* WHAT TO WORK ON
1. List every type of learning or machine-learning approach named in the Google Brain interview below.
2. Translate this sentence from the Google Brain interview below into Spanish: "Right, human vision is trained mostly by unsupervised learning."
3. Pick up the Google Brain interview below where it stops and carry it further.

* TEXT
——

The next time you enter a query into Google’s search engine or consult the company’s map service for directions to a movie theater, remember that a big brain is working behind the scenes to provide relevant search results and make sure you don’t get lost while driving.

Well, not a real brain per se, but the Google Brain research team. As Fortune’s Roger Parloff wrote, the Google Brain research team has created over 1,000 so-called deep learning projects that have supercharged many of Google’s products over the past few years like YouTube, translation, and photos. With deep learning, researchers can feed huge amounts of data into software systems called neural nets that learn to recognize patterns within the vast information faster than humans.

In an interview with Fortune, one of Google Brain’s co-founders and leaders, Jeff Dean, talks about cutting-edge A.I. research, the challenges involved, and using A.I. in its products. The following has been edited for length and clarity.

What are some challenges researchers face with pushing the field of artificial intelligence?

A lot of human learning comes from unsupervised learning where you’re just sort of observing the world around you and understanding how things behave. That’s a very active area of machine-learning research, but it’s not a solved problem to the extent that supervised learning is.

So unsupervised learning refers to how one learns from observation and perception, and if computers could observe and perceive on their own that could help solve more complex problems?

Right, human vision is trained mostly by unsupervised learning. You’re a small child and you observe the world, but occasionally you get a supervised signal where someone would say, “That’s a giraffe” or “That’s a car.” And that’s your natural mental model of the world in response to that small amount of supervised data you got.

We need to use more of a combination of supervised and unsupervised learning. We’re not really there yet, in terms of how most of our machine learning systems work.

Can you explain the A.I. technique called reinforcement learning?

The idea behind reinforcement learning is you don’t necessarily know the actions you might take, so you explore the sequence of actions you should take by taking one that you think is a good idea and then observing how the world reacts. Like in a board game where you can react to how your opponent plays. Eventually after a whole sequence of these actions you get some sort of reward signal.

——

* DATA SHOWN
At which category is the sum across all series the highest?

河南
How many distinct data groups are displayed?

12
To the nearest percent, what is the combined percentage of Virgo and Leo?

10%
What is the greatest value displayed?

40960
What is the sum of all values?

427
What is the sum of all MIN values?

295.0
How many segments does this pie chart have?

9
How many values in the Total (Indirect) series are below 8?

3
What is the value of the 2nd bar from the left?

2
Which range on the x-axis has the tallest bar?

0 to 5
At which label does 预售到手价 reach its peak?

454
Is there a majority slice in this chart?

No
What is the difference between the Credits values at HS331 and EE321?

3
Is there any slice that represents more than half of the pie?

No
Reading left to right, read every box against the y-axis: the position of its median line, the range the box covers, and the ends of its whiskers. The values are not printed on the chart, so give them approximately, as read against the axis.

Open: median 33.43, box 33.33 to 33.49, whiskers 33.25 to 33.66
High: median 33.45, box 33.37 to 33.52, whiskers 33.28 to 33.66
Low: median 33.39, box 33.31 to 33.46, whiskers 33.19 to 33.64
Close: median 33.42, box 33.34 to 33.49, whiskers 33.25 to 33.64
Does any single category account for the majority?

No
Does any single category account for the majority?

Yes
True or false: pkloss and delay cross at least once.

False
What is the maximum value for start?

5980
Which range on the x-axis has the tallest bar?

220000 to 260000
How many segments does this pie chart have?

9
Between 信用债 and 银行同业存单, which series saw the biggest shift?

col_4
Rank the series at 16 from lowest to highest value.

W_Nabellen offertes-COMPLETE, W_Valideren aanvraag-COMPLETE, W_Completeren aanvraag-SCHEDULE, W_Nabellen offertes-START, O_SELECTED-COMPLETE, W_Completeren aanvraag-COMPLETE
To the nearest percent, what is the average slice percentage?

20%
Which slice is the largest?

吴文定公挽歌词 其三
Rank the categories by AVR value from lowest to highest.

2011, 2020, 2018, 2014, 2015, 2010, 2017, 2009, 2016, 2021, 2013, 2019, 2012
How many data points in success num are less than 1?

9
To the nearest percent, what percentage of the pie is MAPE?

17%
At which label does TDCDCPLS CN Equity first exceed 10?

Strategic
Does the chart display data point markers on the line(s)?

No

——

* ANSWERS TO THE EXERCISES
1. deep learning, unsupervised learning, supervised learning, reinforcement learning

2. Así es, la visión humana se entrena principalmente mediante aprendizaje no supervisado.

3.
Reinforcement learning is the idea of being able to assign credit or blame to all the actions you took along the way while you were getting that reward signal. It’s really effective in some domains today.

I think where reinforcement learning has some challenges is when the action-state you may take is incredibly broad and large. A human operating in the real world might take an incredibly broad set of actions at any given moment. Whereas in a board game there’s a limited set of moves you can take, and the rules of the game constrain things a bit and the reward signal is also much clearer. You either won or lost.

If my goal was to make a cup of coffee or something, there’s a whole bunch of actions I might want to take, and the reward signal is a little less clear.

But you can still break the steps down, right? For instance, while making a cup of coffee, you could learn that you didn’t fully ground the beans before they were brewed—and that it resulted in bad coffee.

Right. I think one of the things about reinforcement learning is that it tends to require exploration. So using it in the context of physical systems is somewhat hard. We are starting to try to use it in robotics. When a robot has to actually take some action, it’s limited to the number of sets of actions it can take in a given day. Whereas in computer simulations, it’s much easier to use a lot of computers and get a million examples.

Is Google incorporating reinforcement learning in the core search product?

The main place we’ve applied reinforcement learning in our core products is through collaboration between DeepMind [the AI startup Google bought in 2014] and our data center operations folks. They used reinforcement learning to set the air conditioning knobs within the data center and to achieve the same, safe cooling operations and operating conditions with much lower power usage. They were able to explore which knob settings make sense and how they reacted when you turn something this way or that way.

Through reinforcement learning they were able to discover knob settings for these 18 or however many knobs that weren’t considered by the people doing that task. People who knew about the system were like, “Oh, that’s a weird setting,” but then it turned out that it worked pretty well.

What makes a task more appropriate for incorporating reinforcement learning?

The data center scenario works well because there are not that many different actions you can take at a time. There’s like 18 knobs, you turn a knob up or down, and you’re there. The outcome is pretty measurable. You have a reward for better power usage assuming you’re operating within the appropriate margins of acceptable temperatures. From that perspective, it’s almost an ideal reinforcement learning problem.

An example of a messier reinforcement learning problem is perhaps trying to use it in what search results should I show. There’s a much broader set of search results I can show in response to different queries, and the reward signal is a little noisy. Like if a user looks at a search result and likes it or doesn’t like it, that’s not that obvious.

How would you even measure if they didn’t like a certain result?

Right. It’s a bit tricky. I think that’s an example of where reinforcement learning is maybe not quite mature enough to really operate in these incredibly unconstrained environments where the reward signals are less crisp.

What are some of the biggest challenges in applying what you’ve learned doing research to actual products people use each day?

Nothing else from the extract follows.